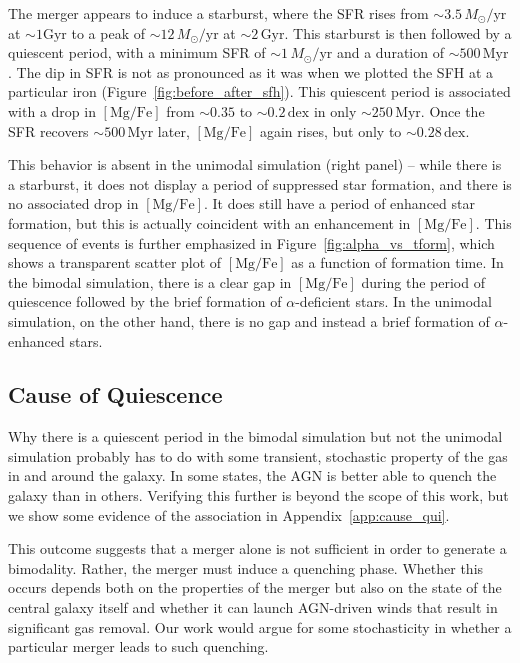 \documentclass[linenumbers, twocolumn]{aastex631}
\newcommand{\Msun}{\ensuremath{M_{\odot}}}
\newcommand{\Gyr}{\ensuremath{\textrm{Gyr}}}
\newcommand{\Myr}{\ensuremath{\textrm{Myr}}}
\newcommand{\MgFe}{\ensuremath{[\textrm{Mg}/\textrm{Fe}]}}
\newcommand{\dex}{\ensuremath{\textrm{dex}}}
\newcommand{\Msunyr}{\ensuremath{\Msun/\textrm{yr}}}
\begin{document}
The merger appears to induce a starburst, where the SFR rises from $\sim3.5\,\Msunyr$ at $\sim1\Gyr$ to a peak of $\sim12\,\Msunyr$ at $\sim2\,\Gyr$. This starburst is then followed by a quiescent period, with a minimum SFR of $\sim1\,\Msunyr$ and a duration of $\sim500\,\Myr$. The dip in SFR is not as pronounced as it was when we plotted the SFH at a particular iron (Figure~\ref{fig:before_after_sfh}). This quiescent period is associated with a drop in \MgFe{} from $\sim0.35$ to $\sim0.2\,\dex$ in only $\sim250\,\Myr$. Once the SFR recovers $\sim500\,\Myr$ later, \MgFe{} again rises, but only to $\sim0.28\,\dex$.

This behavior is absent in the unimodal simulation (right panel) -- while there is a starburst, it does not display a period of suppressed star formation, and there is no associated drop in \MgFe{}. It does still have a period of enhanced star formation, but this is actually coincident with an enhancement in \MgFe{}. This sequence of events is further emphasized in Figure~\ref{fig:alpha_vs_tform}, which shows a transparent scatter plot of \MgFe{} as a function of formation time. In the bimodal simulation, there is a clear gap in \MgFe{} during the period of quiescence followed by the brief formation of $\alpha$-deficient stars. In the unimodal simulation, on the other hand, there is no gap and instead a brief formation of $\alpha$-enhanced stars.

\subsection{Cause of Quiescence}\label{ssec:cause_qui}
Why there is a quiescent period in the bimodal simulation but not the unimodal simulation probably has to do with some transient, stochastic property of the gas in and around the galaxy. In some states, the AGN is better able to quench the galaxy than in others. Verifying this further is beyond the scope of this work, but we show some evidence of the association in Appendix~\ref{app:cause_qui}.

This outcome suggests that a merger alone is not sufficient in order to generate a bimodality. Rather, the merger must induce a quenching phase. Whether this occurs depends both on the properties of the merger but also on the state of the central galaxy itself and whether it can launch AGN-driven winds that result in significant gas removal. Our work would argue for some stochasticity in whether a particular merger leads to such quenching.
\end{document}
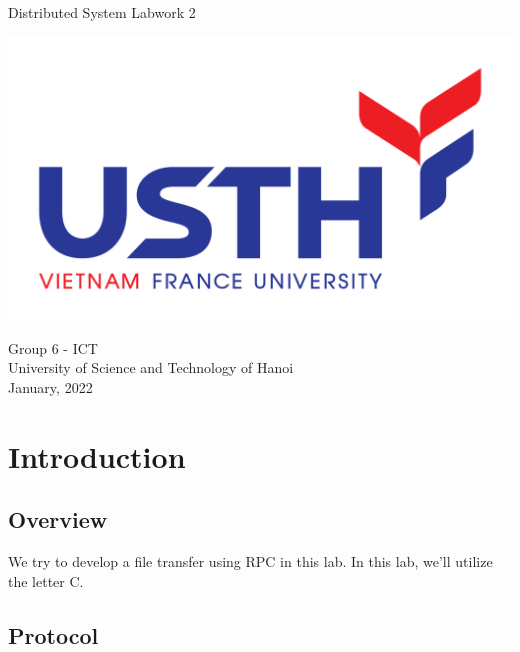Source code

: \documentclass[13pt]{article}
\begin{document}
\begin{titlepage}
    \begin{center}
        \vspace*{1.8cm}
        \Large
        Distributed System Labwork 2\\
        \Large
        \vspace{0.5cm}
        \begin{center}
            \includegraphics[scale=1.0]{logo USTH-01.PNG}
        \end{center}  
        \vspace{0.5cm}
            Group 6 - ICT\\
        \vspace{0.5cm}
            University of Science and Technology of Hanoi\\
        \vspace{0.5cm}
            January, 2022
        \vfill
          
   \end{center}
\end{titlepage}

\newpage
\tableofcontents
\newpage

\section{Introduction}
\subsection{Overview}
\noindent%
We try to develop a file transfer using RPC in this lab. In this lab, we'll utilize the letter C.

\subsection{Protocol}
\end{document}
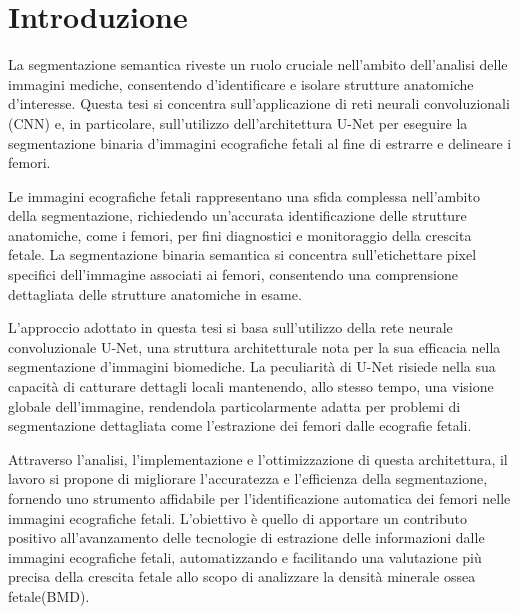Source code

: 
\chapter{Introduzione} \label{chap:Introduzione}

La segmentazione semantica riveste un ruolo cruciale nell'ambito dell'analisi
delle immagini mediche, consentendo d'identificare e isolare strutture
anatomiche d'interesse. Questa tesi si concentra sull'applicazione di reti
neurali convoluzionali (CNN) e, in particolare, sull'utilizzo dell'architettura
U-Net per eseguire la segmentazione binaria d'immagini ecografiche fetali al
fine di estrarre e delineare i femori.

Le immagini ecografiche fetali rappresentano una sfida complessa nell'ambito
della segmentazione, richiedendo un'accurata identificazione delle strutture
anatomiche, come i femori, per fini diagnostici e monitoraggio della crescita
fetale. La segmentazione binaria semantica si concentra sull'etichettare pixel
specifici dell'immagine associati ai femori, consentendo una comprensione
dettagliata delle strutture anatomiche in esame.

L'approccio adottato in questa tesi si basa sull'utilizzo della rete neurale
convoluzionale U-Net, una struttura architetturale nota per la sua efficacia
nella segmentazione d'immagini biomediche. La peculiarità di U-Net risiede
nella sua capacità di catturare dettagli locali mantenendo, allo stesso tempo,
una visione globale dell'immagine, rendendola particolarmente adatta per
problemi di segmentazione dettagliata come l'estrazione dei femori dalle
ecografie fetali.

Attraverso l'analisi, l'implementazione e l'ottimizzazione di questa
architettura, il lavoro si propone di migliorare l'accuratezza e l'efficienza
della segmentazione, fornendo uno strumento affidabile per l'identificazione
automatica dei femori nelle immagini ecografiche fetali. L'obiettivo è quello di
apportare un contributo positivo all'avanzamento delle tecnologie di estrazione
delle informazioni dalle immagini ecografiche fetali, automatizzando e
facilitando una valutazione più precisa della crescita fetale allo scopo di
analizzare la densità minerale ossea fetale(BMD).
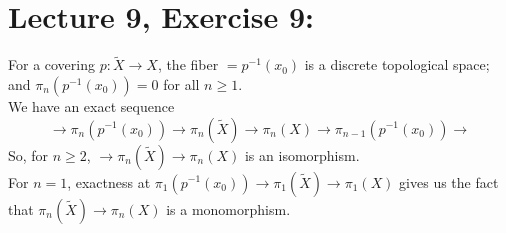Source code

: \documentclass[11pt]{article}
\numberwithin{equation}{section}
\begin{document}
\section{\normalsize{Lecture 9, Exercise 9:}}
For a covering $p:\tilde{X}\rightarrow X$, the fiber $=p^{-1}(x_0)$ is a discrete topological space; and $\pi_n(p^{-1}(x_0)) =0$ for all $n\geqslant 1$. \\[8pt]
We have an exact sequence 
$$\rightarrow \pi_n(p^{-1}(x_0)) \rightarrow \pi_n(\tilde{X})\rightarrow \pi_n(X) \rightarrow \pi_{n-1}(p^{-1}(x_0)) \rightarrow$$
So, for $n\geqslant2$, $\rightarrow \pi_n(\tilde{X})\rightarrow \pi_n(X)$ is an isomorphism. \\[8pt]
For $n=1$, exactness at $\pi_1(p^{-1}(x_0)) \rightarrow \pi_1(\tilde{X})\rightarrow \pi_1(X)$ gives us the fact that $\pi_n(\tilde{X})\rightarrow \pi_n(X)$ is a monomorphism.
\end{document}
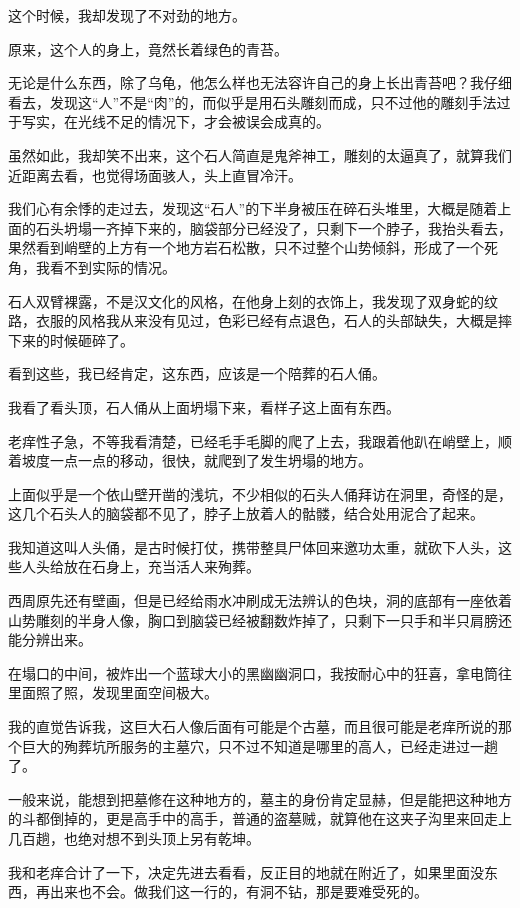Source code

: 这个时候，我却发现了不对劲的地方。

原来，这个人的身上，竟然长着绿色的青苔。

无论是什么东西，除了乌龟，他怎么样也无法容许自己的身上长出青苔吧？我仔细看去，发现这“人”不是“肉”的，而似乎是用石头雕刻而成，只不过他的雕刻手法过于写实，在光线不足的情况下，才会被误会成真的。

虽然如此，我却笑不出来，这个石人简直是鬼斧神工，雕刻的太逼真了，就算我们近距离去看，也觉得场面骇人，头上直冒冷汗。

我们心有余悸的走过去，发现这“石人”的下半身被压在碎石头堆里，大概是随着上面的石头坍塌一齐掉下来的，脑袋部分已经没了，只剩下一个脖子，我抬头看去，果然看到峭壁的上方有一个地方岩石松散，只不过整个山势倾斜，形成了一个死角，我看不到实际的情况。

石人双臂裸露，不是汉文化的风格，在他身上刻的衣饰上，我发现了双身蛇的纹路，衣服的风格我从来没有见过，色彩已经有点退色，石人的头部缺失，大概是摔下来的时候砸碎了。

看到这些，我已经肯定，这东西，应该是一个陪葬的石人俑。

我看了看头顶，石人俑从上面坍塌下来，看样子这上面有东西。

老痒性子急，不等我看清楚，已经毛手毛脚的爬了上去，我跟着他趴在峭壁上，顺着坡度一点一点的移动，很快，就爬到了发生坍塌的地方。

上面似乎是一个依山壁开凿的浅坑，不少相似的石头人俑拜访在洞里，奇怪的是，这几个石头人的脑袋都不见了，脖子上放着人的骷髅，结合处用泥合了起来。

我知道这叫人头俑，是古时候打仗，携带整具尸体回来邀功太重，就砍下人头，这些人头给放在石身上，充当活人来殉葬。

西周原先还有壁画，但是已经给雨水冲刷成无法辨认的色块，洞的底部有一座依着山势雕刻的半身人像，胸口到脑袋已经被翻数炸掉了，只剩下一只手和半只肩膀还能分辨出来。

在塌口的中间，被炸出一个蓝球大小的黑幽幽洞口，我按耐心中的狂喜，拿电筒往里面照了照，发现里面空间极大。

我的直觉告诉我，这巨大石人像后面有可能是个古墓，而且很可能是老痒所说的那个巨大的殉葬坑所服务的主墓穴，只不过不知道是哪里的高人，已经走进过一趟了。

一般来说，能想到把墓修在这种地方的，墓主的身份肯定显赫，但是能把这种地方的斗都倒掉的，更是高手中的高手，普通的盗墓贼，就算他在这夹子沟里来回走上几百趟，也绝对想不到头顶上另有乾坤。

我和老痒合计了一下，决定先进去看看，反正目的地就在附近了，如果里面没东西，再出来也不会。做我们这一行的，有洞不钻，那是要难受死的。

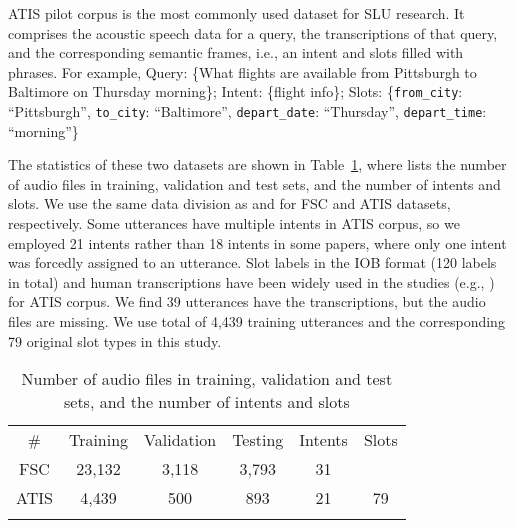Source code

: \documentclass{article}
\begin{document}
ATIS pilot corpus is the most commonly used dataset for SLU research. It comprises the acoustic speech data for a query, the transcriptions of that query, and the corresponding semantic frames, i.e., an intent and slots filled with phrases. For example, Query: \{What flights are available from Pittsburgh to Baltimore on Thursday morning\}; Intent: \{flight info\}; Slots: \{\texttt{from\_city}: “Pittsburgh”, \texttt{to\_city}: “Baltimore”, \texttt{depart\_date}: “Thursday”, \texttt{depart\_time}: “morning”\}

The statistics of these two datasets are shown in Table~\ref{tab:data}, where lists the number of audio files in training, validation and test sets, and the number of intents and slots. We use the same data division as \cite{lugosch2019speech} and \cite{goo-etal-2018-slot,DBLP:journals/corr/abs-1902-10909} for FSC and ATIS datasets, respectively. Some utterances have multiple intents in ATIS corpus, so we employed 21 intents rather than 18 intents in some papers, where only one intent was forcedly assigned to an utterance. Slot labels in the IOB format (120 labels in total) and human transcriptions have been widely used in the studies (e.g., \cite{DBLP:journals/corr/abs-1902-10909}) for ATIS corpus. We find 39 utterances have the transcriptions, but the audio files are missing. We use total of 4,439 training utterances and the corresponding 79 original slot types in this study.

\begin{table}
\caption{Number of audio files in training, validation and test sets, and the number of intents and slots}
\smallskip
\renewcommand{\arraystretch}{1.3}
\label{tab:data}       \centering
\begin{tabular}{cccccc}
\hline \hline\noalign{\smallskip}
\# & Training & Validation & Testing & Intents & Slots \\ 
\noalign{\smallskip}\hline
FSC & 23,132 & 3,118 & 3,793 & 31 &  \\ 
ATIS & 4,439 & 500 & 893 & 21 & 79 \\ 
\noalign{\smallskip}\hline\hline
\end{tabular}
\end{table}
\end{document}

**TASK**
Each line above that includes the word "anatomiche" is to be copied.

**EXERCISE RESULT**
anatomiche d'interesse. Questa tesi si concentra sull'applicazione di reti
anatomiche, come i femori, per fini diagnostici e monitoraggio della crescita
dettagliata delle strutture anatomiche in esame.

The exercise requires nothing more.